Render every line of text in the material below as a JSON list of strings, one string per line, with blank lines left out. Leave the pictures out of the list.

- Opening Delimiter -

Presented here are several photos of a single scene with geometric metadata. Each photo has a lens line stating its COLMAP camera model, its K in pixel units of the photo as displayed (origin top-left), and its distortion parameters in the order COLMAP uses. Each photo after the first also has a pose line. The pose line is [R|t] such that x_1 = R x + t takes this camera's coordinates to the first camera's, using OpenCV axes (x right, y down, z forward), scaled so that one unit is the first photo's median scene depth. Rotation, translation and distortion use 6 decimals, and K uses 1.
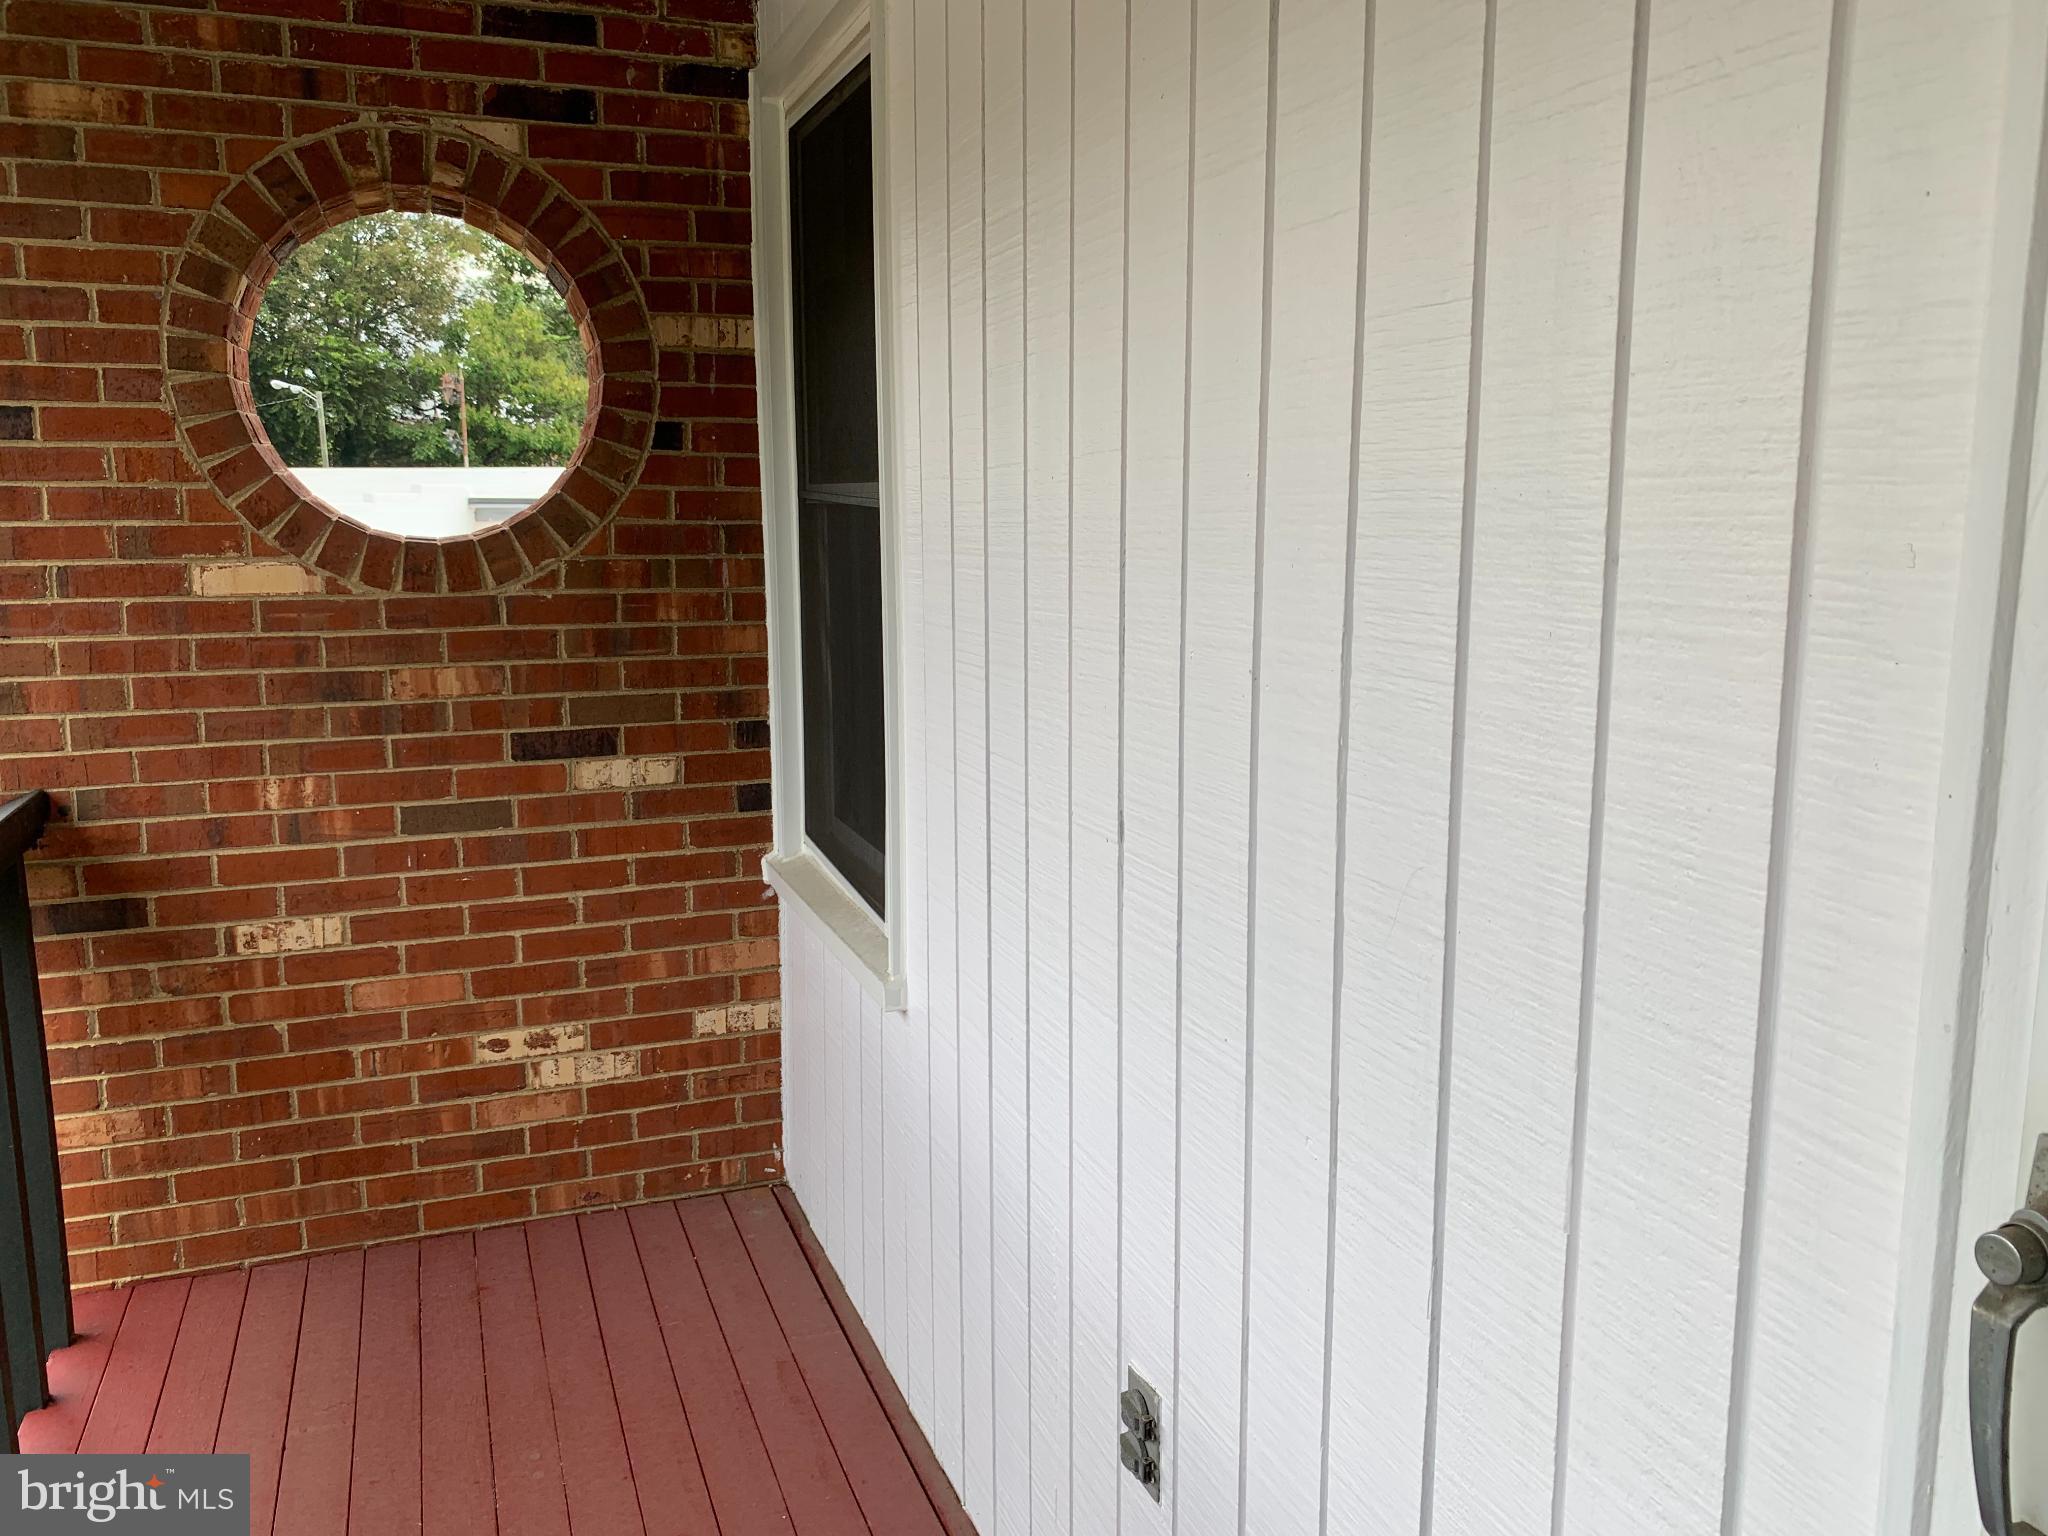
lens RADIAL K [[1557.0, 0, 1028.3], [0, 1557.0, 757.6], [0, 0, 1]] dist [-0.022239, -0.006575]
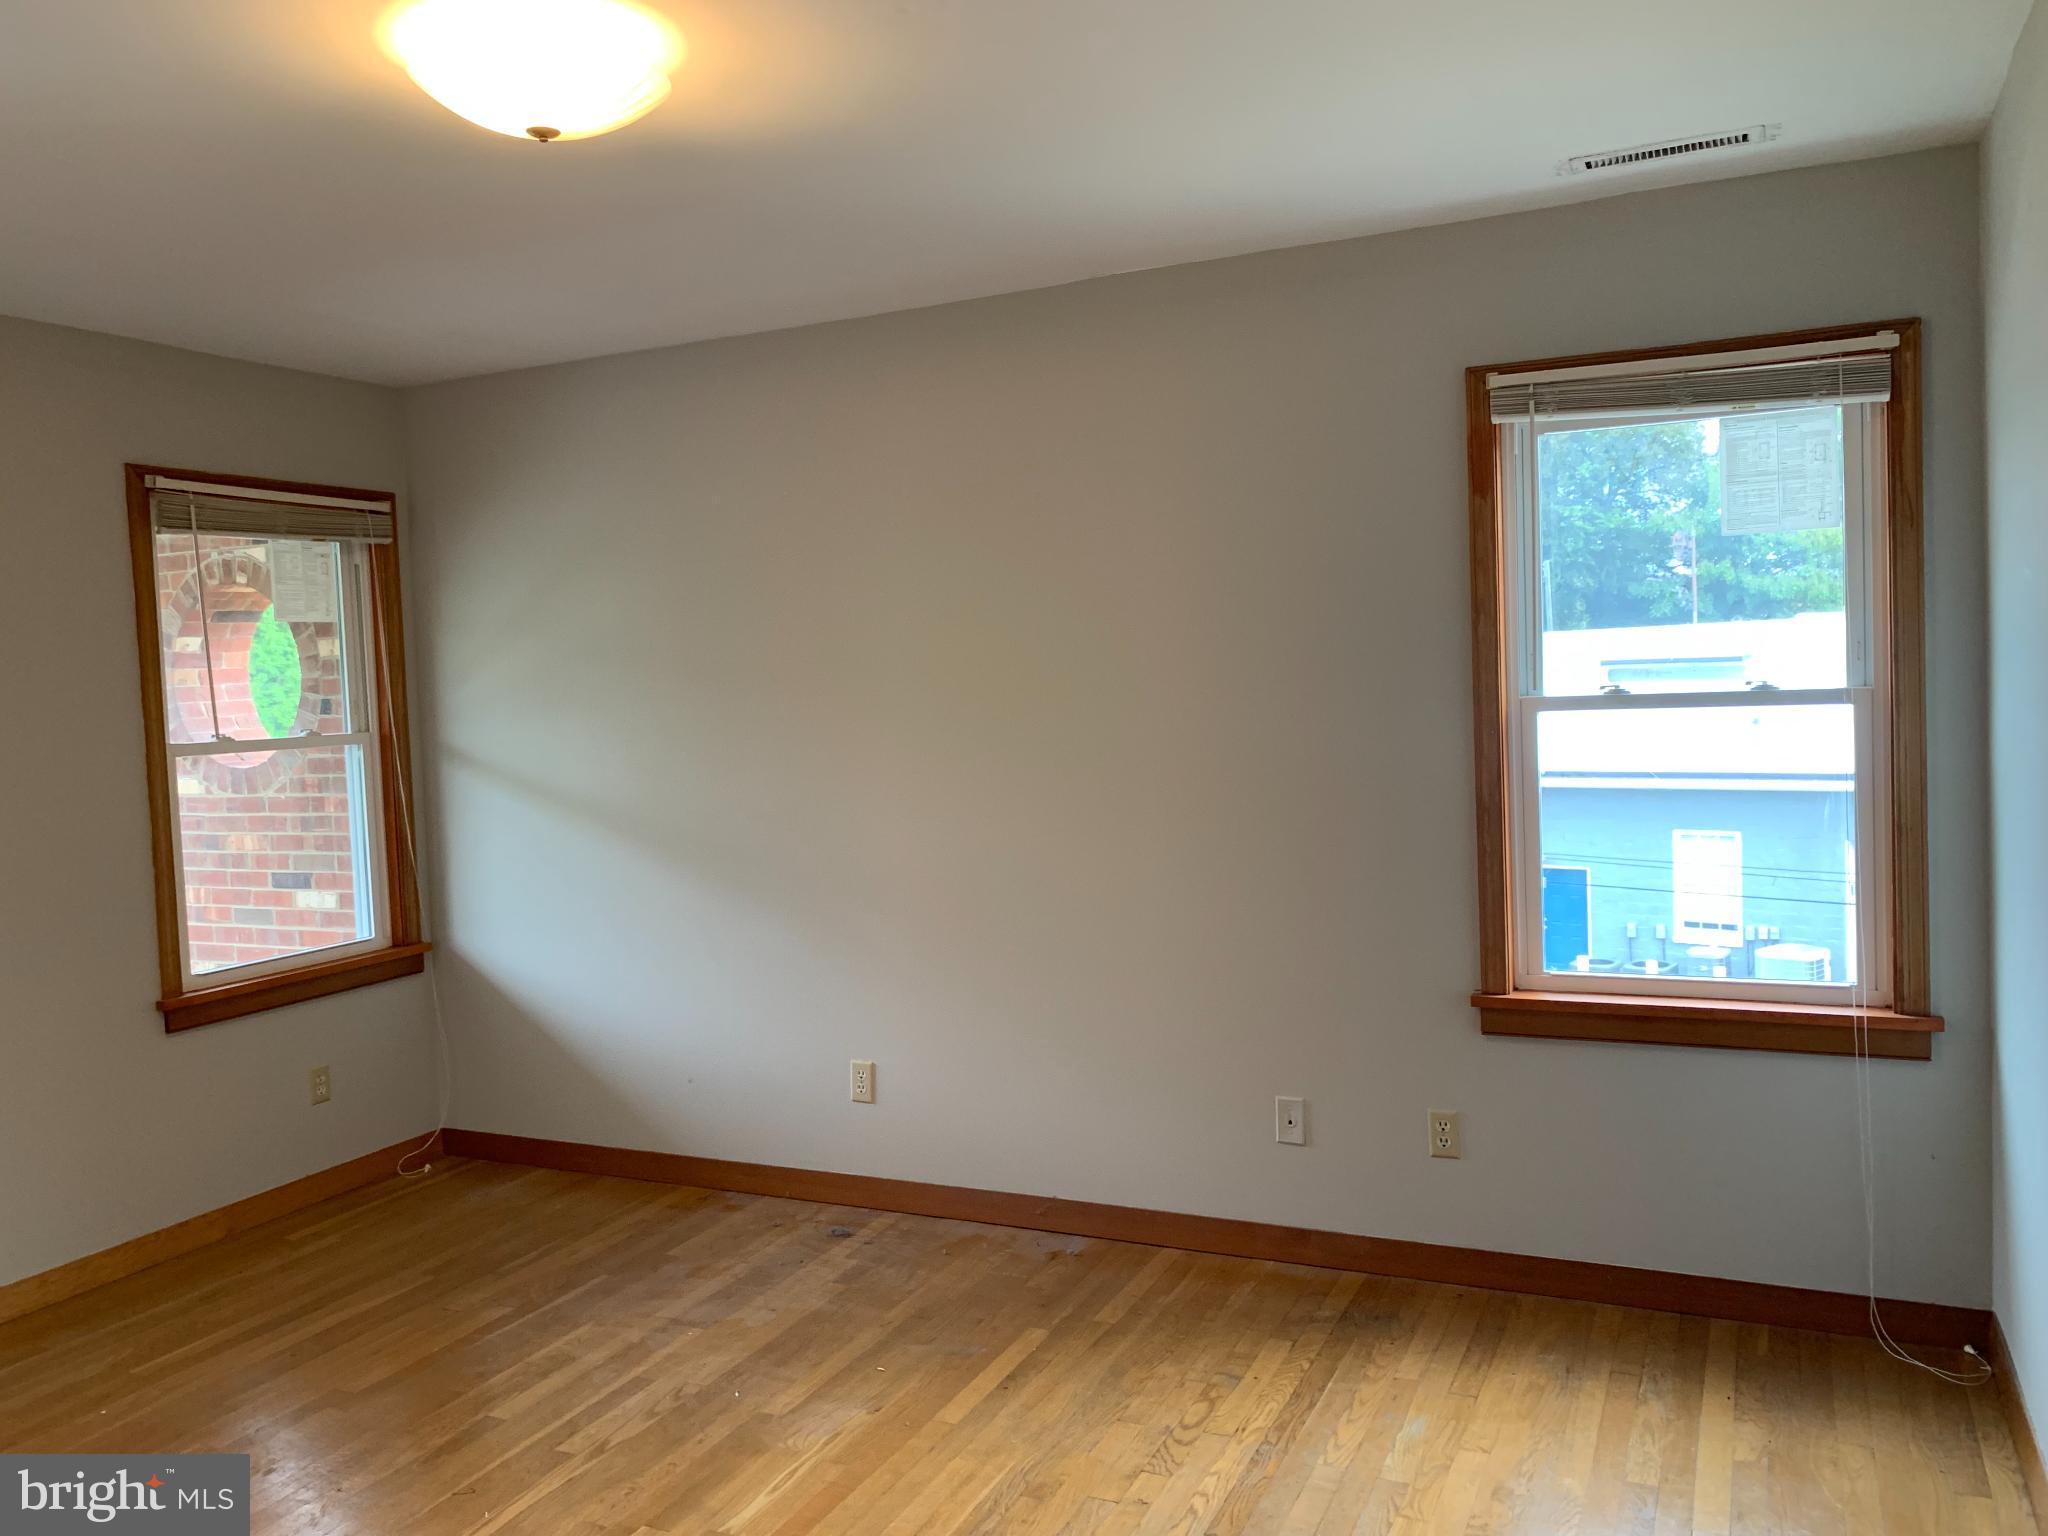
lens RADIAL K [[1557.0, 0, 1028.3], [0, 1557.0, 757.6], [0, 0, 1]] dist [-0.022239, -0.006575]
pose [[0.686353, 0.004906, -0.727252, 1.582482], [-0.074983, 0.995125, -0.064054, -0.099156], [0.723393, 0.098495, 0.683375, 0.392527]]
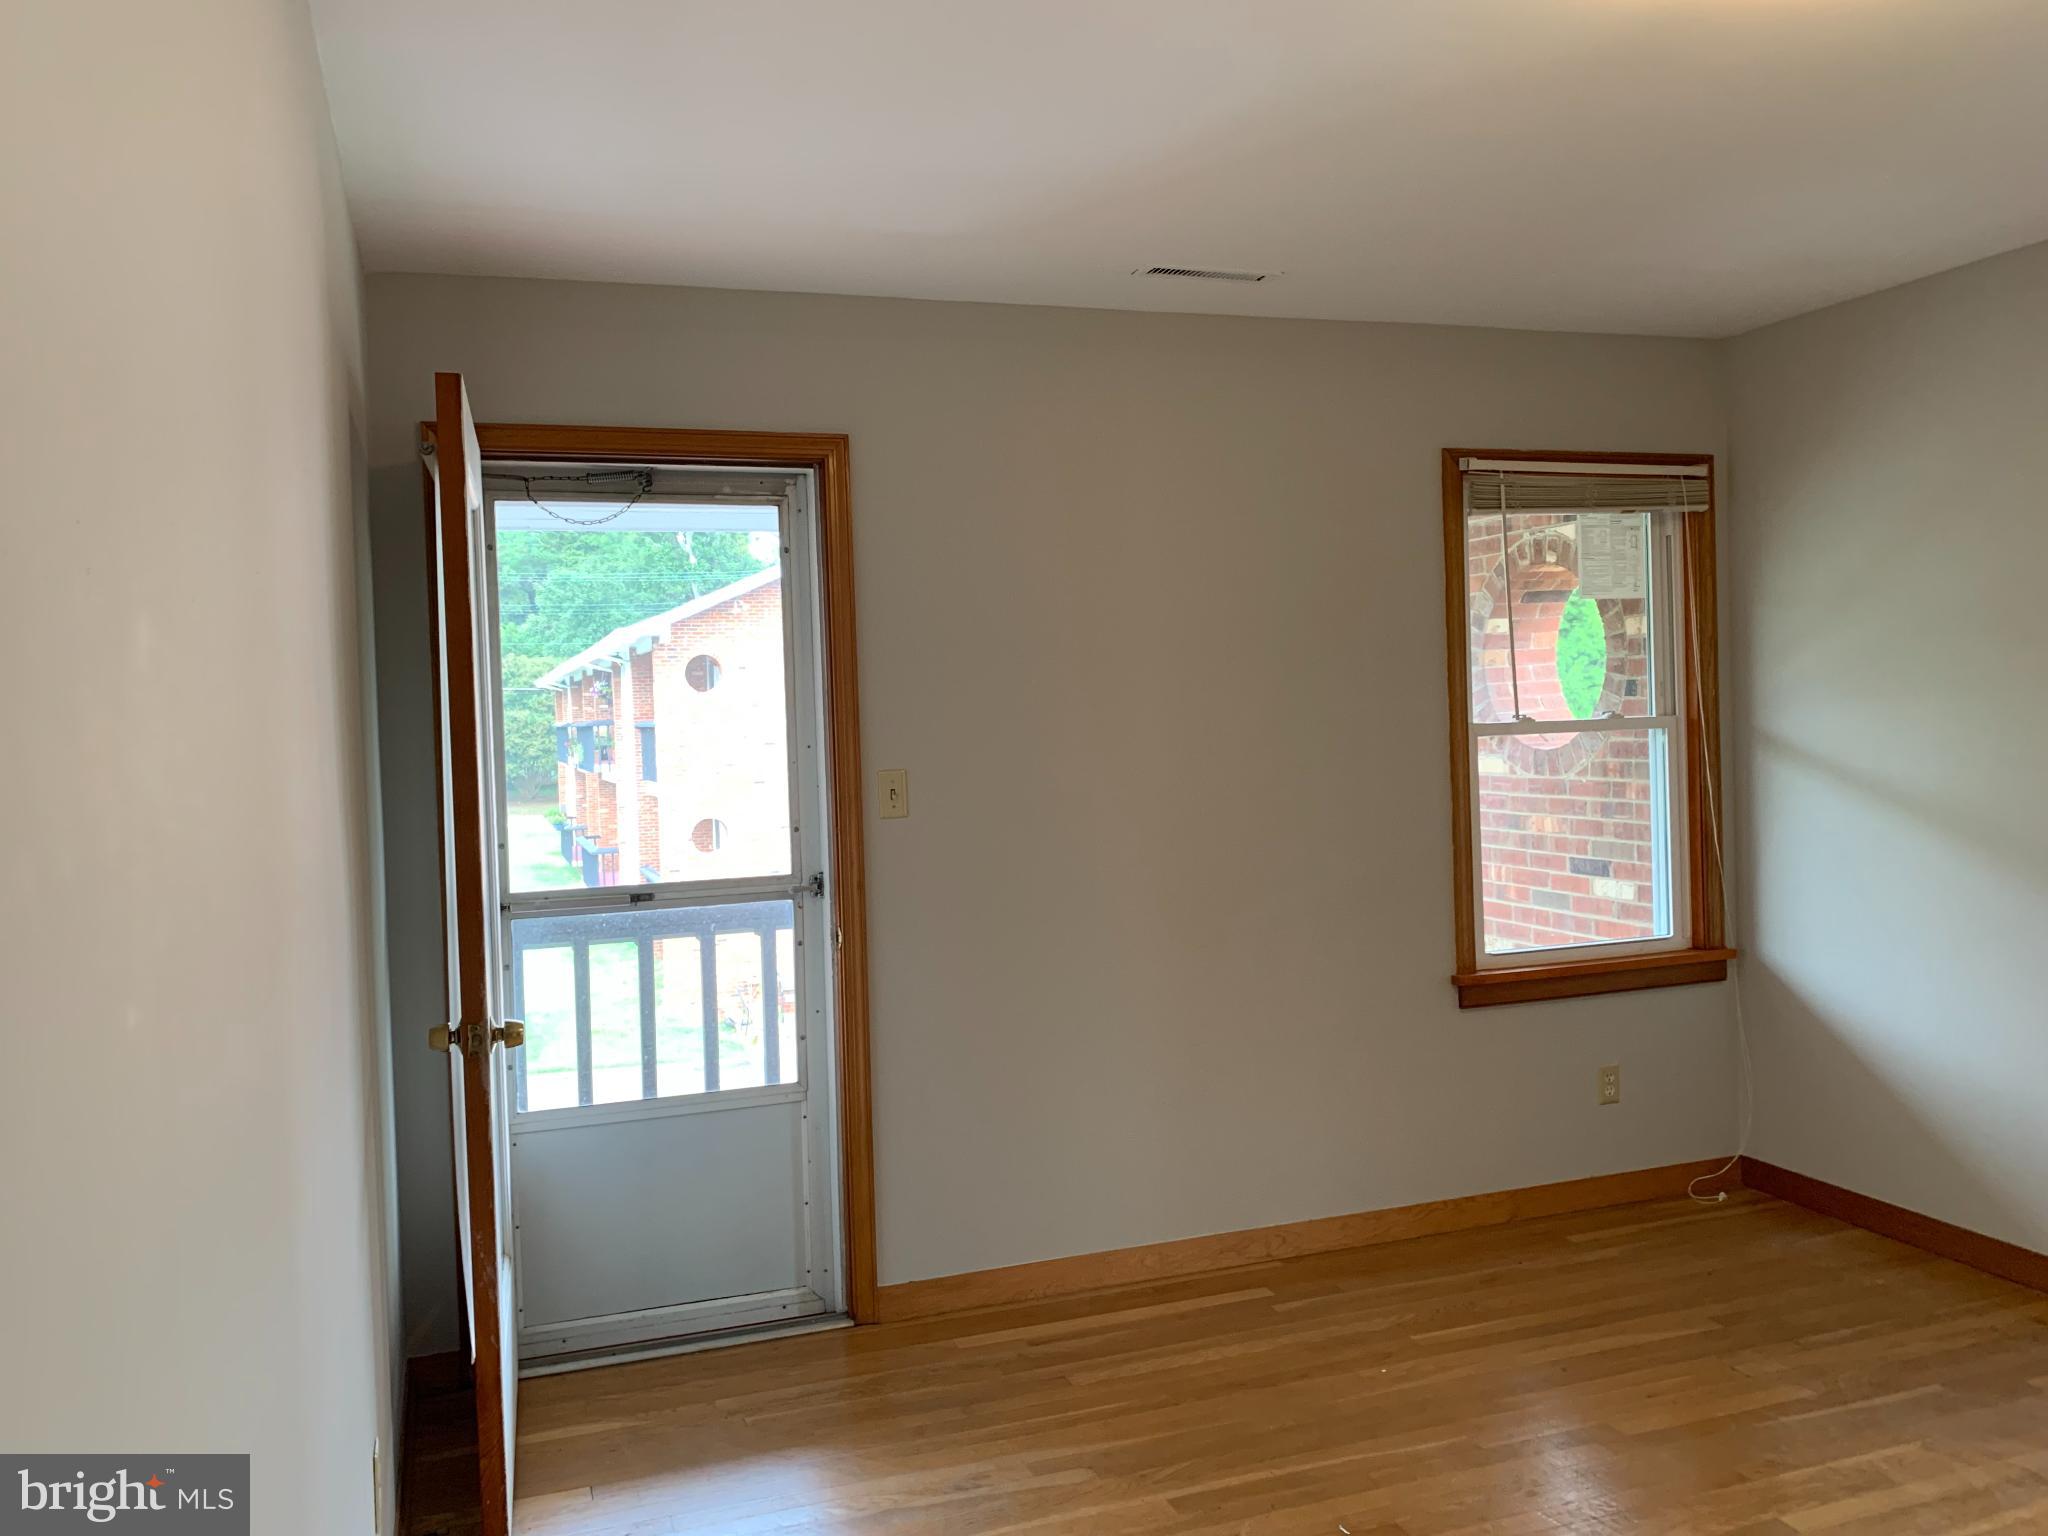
lens RADIAL K [[1599.7, 0, 1024.5], [0, 1599.7, 745.1], [0, 0, 1]] dist [0.048733, -0.033283]
pose [[-0.034777, 0.018610, -0.999222, 1.518762], [-0.129641, 0.991295, 0.022974, -0.103244], [0.990951, 0.130339, -0.032062, 0.426003]]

- Closing Delimiter -

• **EXERCISE SOLUTION**:
[
  "Presented here are several photos of a single scene with geometric metadata. Each photo has a lens line stating its COLMAP camera model, its K in pixel units of the photo as displayed (origin top-left), and its distortion parameters in the order COLMAP uses. Each photo after the first also has a pose line. The pose line is [R|t] such that x_1 = R x + t takes this camera's coordinates to the first camera's, using OpenCV axes (x right, y down, z forward), scaled so that one unit is the first photo's median scene depth. Rotation, translation and distortion use 6 decimals, and K uses 1.",
  "lens RADIAL K [[1557.0, 0, 1028.3], [0, 1557.0, 757.6], [0, 0, 1]] dist [-0.022239, -0.006575]",
  "lens RADIAL K [[1557.0, 0, 1028.3], [0, 1557.0, 757.6], [0, 0, 1]] dist [-0.022239, -0.006575]",
  "pose [[0.686353, 0.004906, -0.727252, 1.582482], [-0.074983, 0.995125, -0.064054, -0.099156], [0.723393, 0.098495, 0.683375, 0.392527]]",
  "lens RADIAL K [[1599.7, 0, 1024.5], [0, 1599.7, 745.1], [0, 0, 1]] dist [0.048733, -0.033283]",
  "pose [[-0.034777, 0.018610, -0.999222, 1.518762], [-0.129641, 0.991295, 0.022974, -0.103244], [0.990951, 0.130339, -0.032062, 0.426003]]"
]